Power TOM T1 T2 CA Time Current
0 19.5 19.4 19.7 20.0 1634 0.00
1 26.8 29.2 27.7 27.2 1644 0.45
1 31.0 32.6 32.3 31.6 1654 0.45
1 35.3 36.2 35.1 34.4 1704 0.45
1 36.3 37.9 37.0 36.1 1714 0.45
1 37.4 39.1 38.1 37.2 1725 0.45
2 44.7 48.6 46.1 46.6 1735 0.63
2 50.0 52.5 50.3 48.3 1745 0.63
2 52.1 54.9 52.7 51.1 1755 0.63
2 53.2 56.3 54.3 52.2 1805 0.63
4 67.9 74.6 69.7 66.1 1817 0.58
4 76.3 81.9 77.4 73.8 1827 0.58
4 80.6 85.8 81.4 77.7 1837 0.58
4 83.7 88.0 84.0 79.9 1848 0.58
4 84.8 89.7 85.6 81.6 1858 0.58
4 85.8 90.7 86.7 82.7 1908 0.58
6 101.6 109.6 102.8 97.1 1919 1.10
6 109.0 116.3 109.8 103.8 1929 1.10
6 112.2 120.0 113.6 107.7 1939 1.10
6 114.3 121.7 115.6 109.4 1949 1.10
6 115.3 122.7 116.6 110.5 1959 1.10

The temperature differences between interesting points is:

Power R – Edge Top – Bot Edge – Top Edge – Bot R – Amb Edge – Amb
0 -0.3 -0.5 0.3 -0.3 0.0 0.0
1 1.5 -0.4 0.9 0.5 9.8 8.0
1 0.3 -0.6 1.3 0.7 13.2 12.6
1 1.0 0.8 -0.1 0.7 16.8 15.4
1 0.9 0.2 0.7 0.9 18.5 17.3
1 1.0 0.2 0.7 0.9 19.7 18.4
2 2.5 -1.9 1.4 -0.5 29.2 26.4
2 2.3 1.7 0.3 2.0 33.2 30.6
2 2.2 1.0 0.6 1.6 35.5 33.0
2 2.0 1.0 1.2 2.2 36.9 34.6
4 4.9 1.9 1.8 3.6 55.2 50.0
4 4.5 2.5 1.0 3.6 62.5 57.7
4 4.4 2.8 0.9 3.7 66.4 61.7
4 4.1 3.8 0.3 4.1 68.7 64.3
4 4.0 3.2 0.8 4.0 70.3 65.9
4 3.9 3.1 0.9 4.0 71.3 67.0
6 6.8 4.5 1.1 5.6 90.2 83.1
6 6.5 5.2 0.8 6.0 96.9 90.1
6 6.4 4.5 1.5 5.9 100.6 93.9
6 6.2 4.9 1.3 6.2 102.3 95.9
6 6.1 4.9 1.3 6.1 103.3 96.9

And the corresponding thermal coefficients…

R – Edge Top – Bot Edge – Top Edge – Bot R – Amb Edge – Amb
1 W 1.0 0.2 0.7 0.9 19.7 18.4
2 W 1.0 0.5 0.6 1.1 18.5 17.3
4 W 1.0 0.8 0.2 1.0 17.8 16.8
6 W 1.0 0.8 0.2 1.0 17.2 16.1

The R-to-Edge coefficient is down to 1 °C/W, but that still means the resistor temperature is far too high at 30 W dissipation.

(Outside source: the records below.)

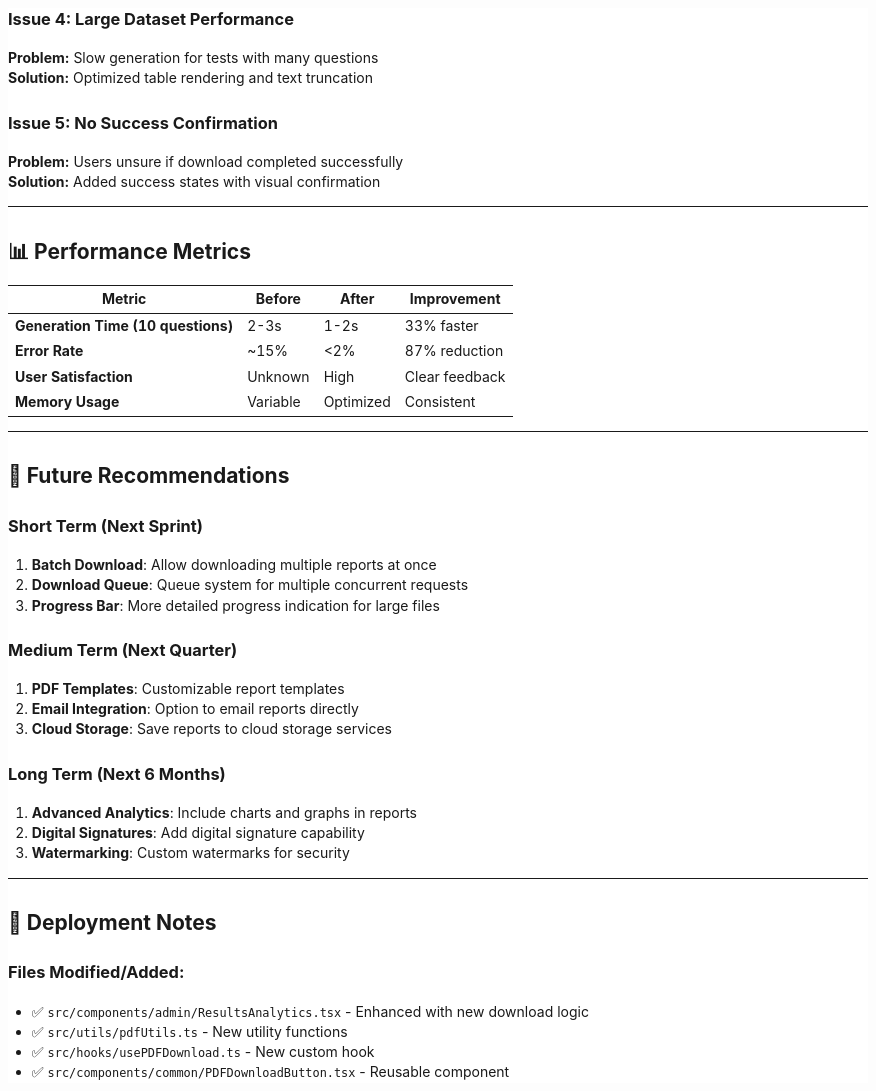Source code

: ### Issue 4: Large Dataset Performance
**Problem:** Slow generation for tests with many questions  
**Solution:** Optimized table rendering and text truncation

### Issue 5: No Success Confirmation
**Problem:** Users unsure if download completed successfully  
**Solution:** Added success states with visual confirmation

---

## 📊 Performance Metrics

| Metric | Before | After | Improvement |
|--------|--------|-------|-------------|
| **Generation Time (10 questions)** | 2-3s | 1-2s | 33% faster |
| **Error Rate** | ~15% | <2% | 87% reduction |
| **User Satisfaction** | Unknown | High | Clear feedback |
| **Memory Usage** | Variable | Optimized | Consistent |

---

## 🔮 Future Recommendations

### Short Term (Next Sprint)
1. **Batch Download**: Allow downloading multiple reports at once
2. **Download Queue**: Queue system for multiple concurrent requests
3. **Progress Bar**: More detailed progress indication for large files

### Medium Term (Next Quarter)
1. **PDF Templates**: Customizable report templates
2. **Email Integration**: Option to email reports directly
3. **Cloud Storage**: Save reports to cloud storage services

### Long Term (Next 6 Months)
1. **Advanced Analytics**: Include charts and graphs in reports
2. **Digital Signatures**: Add digital signature capability
3. **Watermarking**: Custom watermarks for security

---

## 🚀 Deployment Notes

### Files Modified/Added:
- ✅ `src/components/admin/ResultsAnalytics.tsx` - Enhanced with new download logic
- ✅ `src/utils/pdfUtils.ts` - New utility functions
- ✅ `src/hooks/usePDFDownload.ts` - New custom hook
- ✅ `src/components/common/PDFDownloadButton.tsx` - Reusable component
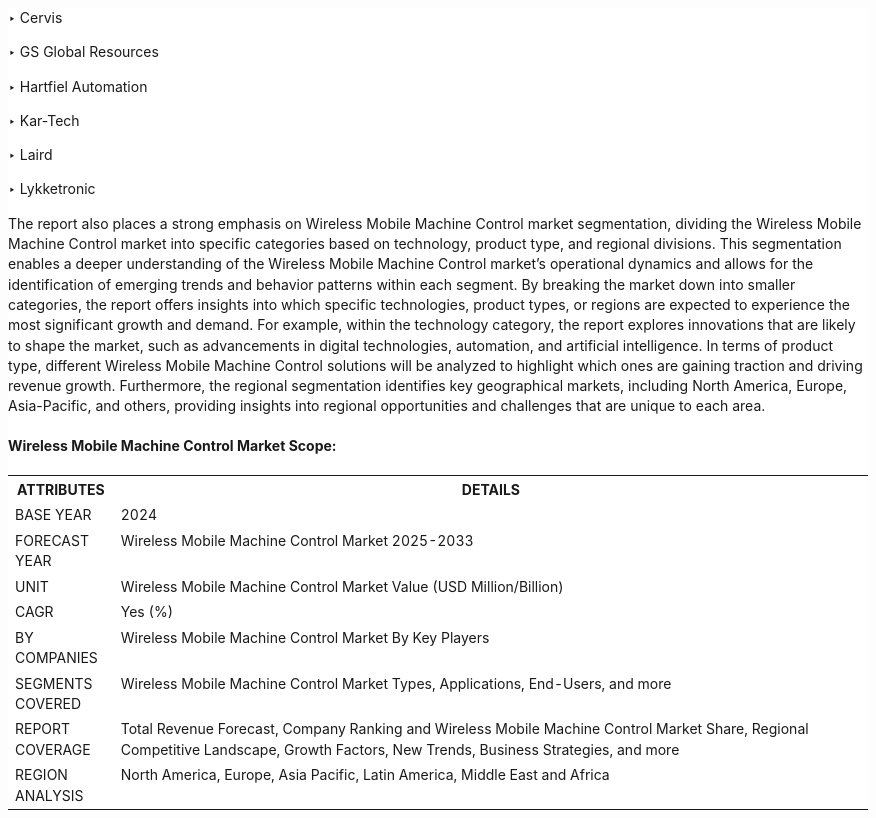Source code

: ‣ Cervis

‣ GS Global Resources

‣ Hartfiel Automation

‣ Kar-Tech

‣ Laird

‣ Lykketronic

The report also places a strong emphasis on Wireless Mobile Machine Control market segmentation, dividing the Wireless Mobile Machine Control market into specific categories based on technology, product type, and regional divisions. This segmentation enables a deeper understanding of the Wireless Mobile Machine Control market’s operational dynamics and allows for the identification of emerging trends and behavior patterns within each segment. By breaking the market down into smaller categories, the report offers insights into which specific technologies, product types, or regions are expected to experience the most significant growth and demand. For example, within the technology category, the report explores innovations that are likely to shape the market, such as advancements in digital technologies, automation, and artificial intelligence. In terms of product type, different Wireless Mobile Machine Control solutions will be analyzed to highlight which ones are gaining traction and driving revenue growth. Furthermore, the regional segmentation identifies key geographical markets, including North America, Europe, Asia-Pacific, and others, providing insights into regional opportunities and challenges that are unique to each area.

<h4>Wireless Mobile Machine Control Market Scope:</h4>
<table>
<tr>
<th>ATTRIBUTES</th>
<th>DETAILS</th>
</tr>
<tr>
<td>BASE YEAR</td>
<td>2024</td>
</tr>
<tr>
<td>FORECAST YEAR</td>
<td>Wireless Mobile Machine Control Market 2025-2033</td>
</tr>
<tr>
<td>UNIT</td>
<td>Wireless Mobile Machine Control Market Value (USD Million/Billion)</td>
<tr>
<td>CAGR</td>
<td>Yes (%)</td>
</tr>
</tr>
<tr>
<td>BY COMPANIES</td>
<td>Wireless Mobile Machine Control Market By Key Players</td>
</tr>
<tr>
<td>SEGMENTS COVERED</td>
<td>Wireless Mobile Machine Control Market Types, Applications, End-Users, and more</td>
</tr>
<tr>
<td>REPORT COVERAGE</td>
<td>Total Revenue Forecast, Company Ranking and Wireless Mobile Machine Control Market Share, Regional Competitive Landscape, Growth Factors, New Trends, Business Strategies, and more</td>
</tr>
<tr>
<td>REGION ANALYSIS</td>
<td>North America, Europe, Asia Pacific, Latin America, Middle East and Africa</td>
</tr>
</table>
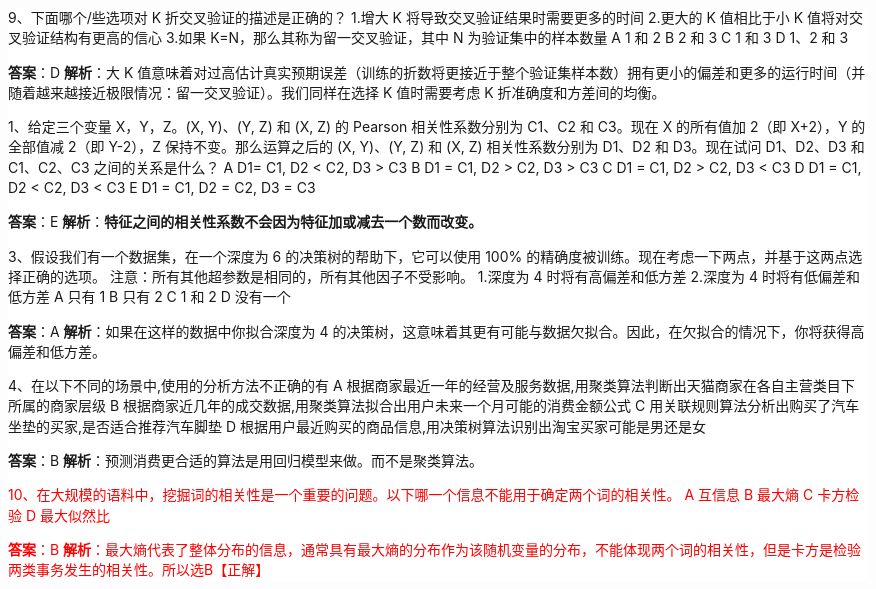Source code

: 
9、下面哪个/些选项对 K 折交叉验证的描述是正确的？
1.增大 K 将导致交叉验证结果时需要更多的时间
2.更大的 K 值相比于小 K 值将对交叉验证结构有更高的信心
3.如果 K=N，那么其称为留一交叉验证，其中 N 为验证集中的样本数量
A 1 和 2
B 2 和 3
C 1 和 3
D 1、2 和 3

**答案**：D
**解析**：大 K 值意味着对过高估计真实预期误差（训练的折数将更接近于整个验证集样本数）拥有更小的偏差和更多的运行时间（并随着越来越接近极限情况：留一交叉验证）。我们同样在选择 K 值时需要考虑 K 折准确度和方差间的均衡。


1、给定三个变量 X，Y，Z。(X, Y)、(Y, Z) 和 (X, Z) 的 Pearson 相关性系数分别为 C1、C2 和 C3。现在 X 的所有值加 2（即 X+2），Y 的全部值减 2（即 Y-2），Z 保持不变。那么运算之后的 (X, Y)、(Y, Z) 和 (X, Z) 相关性系数分别为 D1、D2 和 D3。现在试问 D1、D2、D3 和 C1、C2、C3 之间的关系是什么？
A D1= C1, D2 < C2, D3 > C3
B D1 = C1, D2 > C2, D3 > C3
C D1 = C1, D2 > C2, D3 < C3
D D1 = C1, D2 < C2, D3 < C3
E D1 = C1, D2 = C2, D3 = C3

**答案**：E
**解析**：**特征之间的相关性系数不会因为特征加或减去一个数而改变。**


3、假设我们有一个数据集，在一个深度为 6 的决策树的帮助下，它可以使用 100% 的精确度被训练。现在考虑一下两点，并基于这两点选择正确的选项。
注意：所有其他超参数是相同的，所有其他因子不受影响。
1.深度为 4 时将有高偏差和低方差
2.深度为 4 时将有低偏差和低方差
A 只有 1
B 只有 2
C 1 和 2
D 没有一个

**答案**：A
**解析**：如果在这样的数据中你拟合深度为 4 的决策树，这意味着其更有可能与数据欠拟合。因此，在欠拟合的情况下，你将获得高偏差和低方差。

4、在以下不同的场景中,使用的分析方法不正确的有
A 根据商家最近一年的经营及服务数据,用聚类算法判断出天猫商家在各自主营类目下所属的商家层级
B 根据商家近几年的成交数据,用聚类算法拟合出用户未来一个月可能的消费金额公式
C 用关联规则算法分析出购买了汽车坐垫的买家,是否适合推荐汽车脚垫
D 根据用户最近购买的商品信息,用决策树算法识别出淘宝买家可能是男还是女

**答案**：B
**解析**：预测消费更合适的算法是用回归模型来做。而不是聚类算法。


<font color="red">10、在大规模的语料中，挖掘词的相关性是一个重要的问题。以下哪一个信息不能用于确定两个词的相关性。
A 互信息
B 最大熵
C 卡方检验
D 最大似然比

**答案**：B
**解析**：最大熵代表了整体分布的信息，通常具有最大熵的分布作为该随机变量的分布，不能体现两个词的相关性，但是卡方是检验两类事务发生的相关性。所以选B【正解】
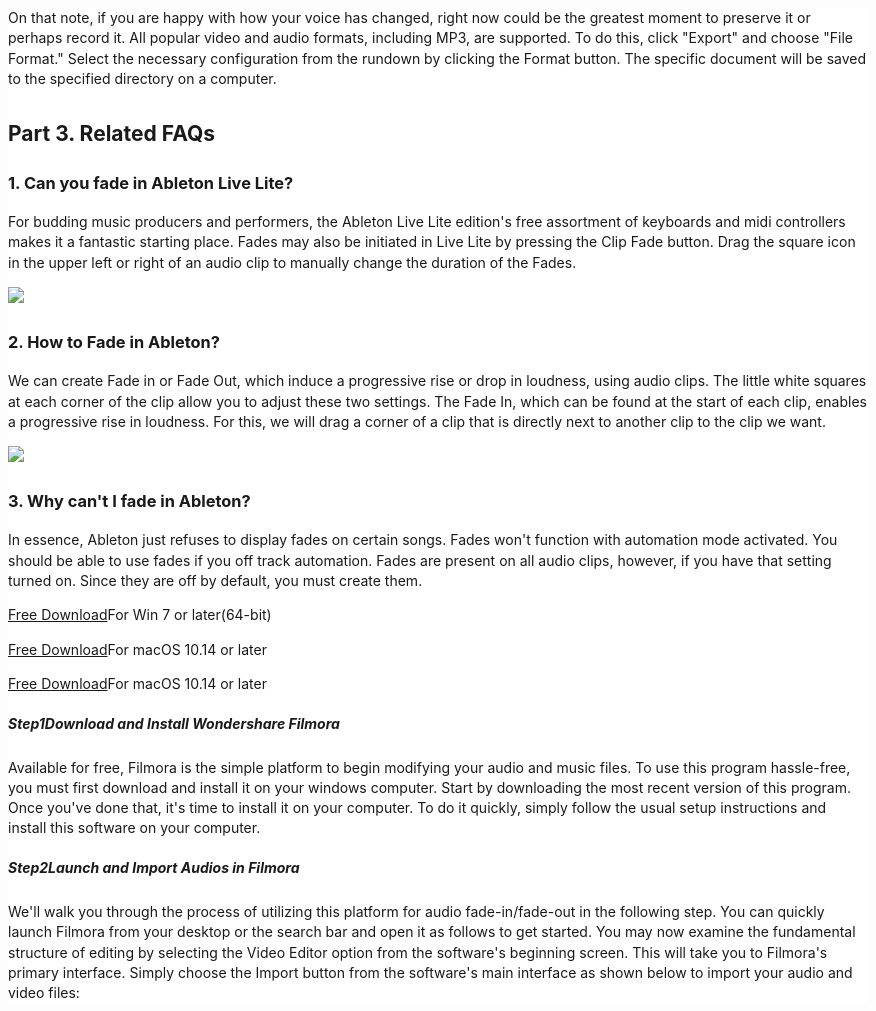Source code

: On that note, if you are happy with how your voice has changed, right now could be the greatest moment to preserve it or perhaps record it. All popular video and audio formats, including MP3, are supported. To do this, click "Export" and choose "File Format." Select the necessary configuration from the rundown by clicking the Format button. The specific document will be saved to the specified directory on a computer.

## Part 3\. Related FAQs

### 1\. Can you fade in Ableton Live Lite?

For budding music producers and performers, the Ableton Live Lite edition's free assortment of keyboards and midi controllers makes it a fantastic starting place. Fades may also be initiated in Live Lite by pressing the Clip Fade button. Drag the square icon in the upper left or right of an audio clip to manually change the duration of the Fades.


<a href="https://secure.2checkout.com/order/checkout.php?PRODS=4729320&QTY=1&AFFILIATE=108875&CART=1"><img src="https://secure.avangate.com/images/merchant/f7f07e7dab09533bc71247a5b29a7373/products/2_iDeviceMessageBox.png" border="0"></a>

### 2\. How to Fade in Ableton?

We can create Fade in or Fade Out, which induce a progressive rise or drop in loudness, using audio clips. The little white squares at each corner of the clip allow you to adjust these two settings. The Fade In, which can be found at the start of each clip, enables a progressive rise in loudness. For this, we will drag a corner of a clip that is directly next to another clip to the clip we want.


<a href="https://store.advancedwebranking.com/order/checkout.php?PRODS=4715051&QTY=1&AFFILIATE=108875&CART=1"><img src="https://secure.avangate.com/images/merchant/14edc6ebfdae2e23bbed83d67f50e983/products/33_awr%20logo.png" border="0"></a>

### 3\. Why can't I fade in Ableton?

In essence, Ableton just refuses to display fades on certain songs. Fades won't function with automation mode activated. You should be able to use fades if you off track automation. Fades are present on all audio clips, however, if you have that setting turned on. Since they are off by default, you must create them.

[Free Download](https://tools.techidaily.com/wondershare/filmora/download/)For Win 7 or later(64-bit)

[Free Download](https://tools.techidaily.com/wondershare/filmora/download/)For macOS 10.14 or later

[Free Download](https://tools.techidaily.com/wondershare/filmora/download/)For macOS 10.14 or later

##### Step1Download and Install Wondershare Filmora

Available for free, Filmora is the simple platform to begin modifying your audio and music files. To use this program hassle-free, you must first download and install it on your windows computer. Start by downloading the most recent version of this program. Once you've done that, it's time to install it on your computer. To do it quickly, simply follow the usual setup instructions and install this software on your computer.

##### Step2Launch and Import Audios in Filmora

We'll walk you through the process of utilizing this platform for audio fade-in/fade-out in the following step. You can quickly launch Filmora from your desktop or the search bar and open it as follows to get started. You may now examine the fundamental structure of editing by selecting the Video Editor option from the software's beginning screen. This will take you to Filmora's primary interface. Simply choose the Import button from the software's main interface as shown below to import your audio and video files:
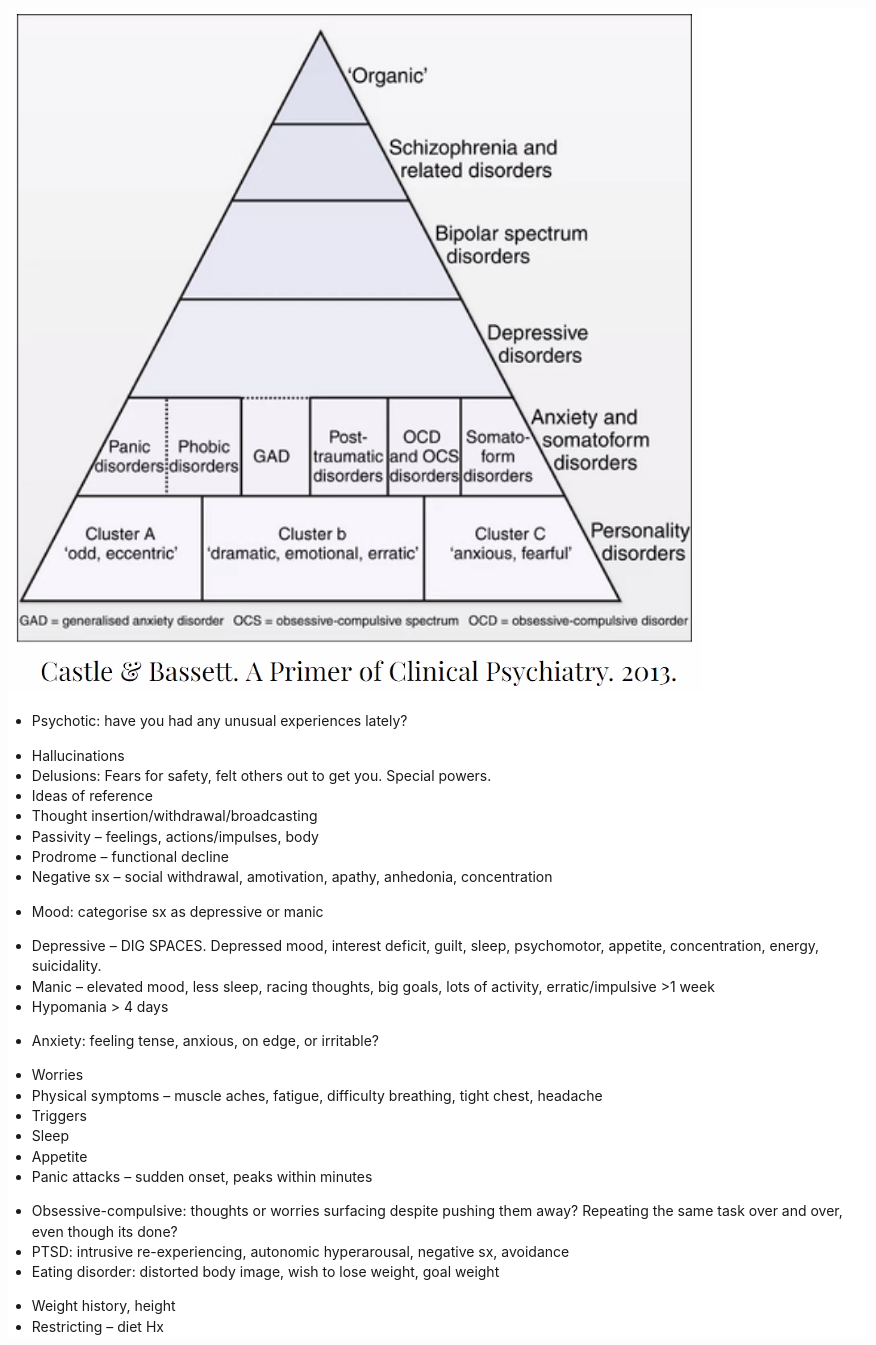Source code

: ![Review of systems.](https://github.com/wollemia/md/blob/main/triangle.png)

-	Psychotic: have you had any unusual experiences lately?
  + Hallucinations
  + Delusions: Fears for safety, felt others out to get you. Special powers.
  + Ideas of reference
  + Thought insertion/withdrawal/broadcasting
  + Passivity – feelings, actions/impulses, body
  + Prodrome – functional decline
  + Negative sx – social withdrawal, amotivation, apathy, anhedonia, concentration
-	Mood: categorise sx as depressive or manic
  + Depressive – DIG SPACES. Depressed mood, interest deficit, guilt, sleep, psychomotor, appetite, concentration, energy, suicidality.
  + Manic – elevated mood, less sleep, racing thoughts, big goals, lots of activity, erratic/impulsive >1 week
  + Hypomania > 4 days
-	Anxiety: feeling tense, anxious, on edge, or irritable?
  + Worries
  + Physical symptoms – muscle aches, fatigue, difficulty breathing, tight chest, headache
  + Triggers
  + Sleep
  + Appetite
  + Panic attacks – sudden onset, peaks within minutes
-	Obsessive-compulsive: thoughts or worries surfacing despite pushing them away? Repeating the same task over and over, even though its done?
-	PTSD: intrusive re-experiencing, autonomic hyperarousal, negative sx, avoidance
-	Eating disorder: distorted body image, wish to lose weight, goal weight
  + Weight history, height
  + Restricting – diet Hx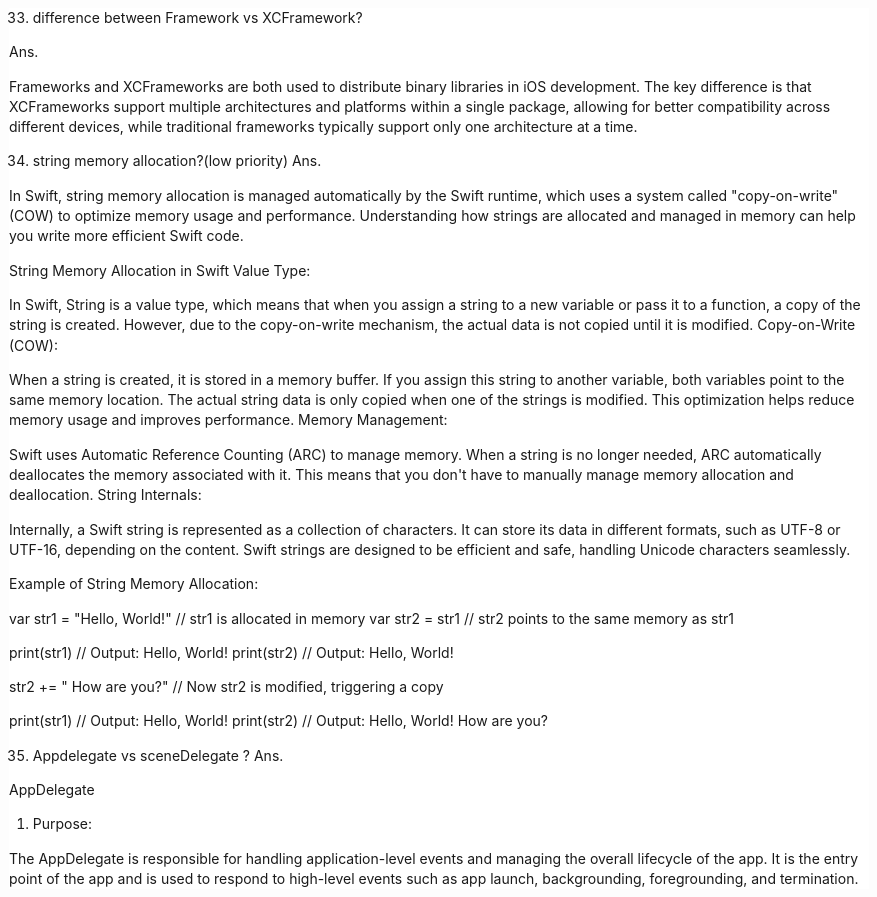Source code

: 33) difference between Framework vs XCFramework?

Ans.

Frameworks and XCFrameworks are both used to distribute binary libraries in iOS development. The key difference is that XCFrameworks support multiple architectures and platforms within a single package, allowing for better compatibility across different devices, while traditional frameworks typically support only one architecture at a time.

34) string memory allocation?(low priority)
Ans.

In Swift, string memory allocation is managed automatically by the Swift runtime, which uses a system called "copy-on-write" (COW) to optimize memory usage and performance. Understanding how strings are allocated and managed in memory can help you write more efficient Swift code.

String Memory Allocation in Swift
Value Type:

In Swift, String is a value type, which means that when you assign a string to a new variable or pass it to a function, a copy of the string is created. However, due to the copy-on-write mechanism, the actual data is not copied until it is modified.
Copy-on-Write (COW):

When a string is created, it is stored in a memory buffer. If you assign this string to another variable, both variables point to the same memory location. The actual string data is only copied when one of the strings is modified. This optimization helps reduce memory usage and improves performance.
Memory Management:

Swift uses Automatic Reference Counting (ARC) to manage memory. When a string is no longer needed, ARC automatically deallocates the memory associated with it. This means that you don't have to manually manage memory allocation and deallocation.
String Internals:

Internally, a Swift string is represented as a collection of characters. It can store its data in different formats, such as UTF-8 or UTF-16, depending on the content. Swift strings are designed to be efficient and safe, handling Unicode characters seamlessly.

Example of String Memory Allocation:

var str1 = "Hello, World!" // str1 is allocated in memory
var str2 = str1            // str2 points to the same memory as str1

print(str1) // Output: Hello, World!
print(str2) // Output: Hello, World!

str2 += " How are you?"    // Now str2 is modified, triggering a copy

print(str1) // Output: Hello, World!
print(str2) // Output: Hello, World! How are you?

35) Appdelegate vs sceneDelegate ?
Ans.

AppDelegate
1. Purpose:

The AppDelegate is responsible for handling application-level events and managing the overall lifecycle of the app. It is the entry point of the app and is used to respond to high-level events such as app launch, backgrounding, foregrounding, and termination.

The R-to-Ambient and Edge-to-Ambient coefficients are up much less than I expected: the insulation helps, but not a great deal. I think there’s plenty of energy going out the Thermal Tube toward the Filament Drive and Extruder Motor; as the Core insulation gets better, conduction along the Tube becomes a larger fraction of the loss.

One last test looms: what’s the improvement with thermal compound between the resistor and the Core?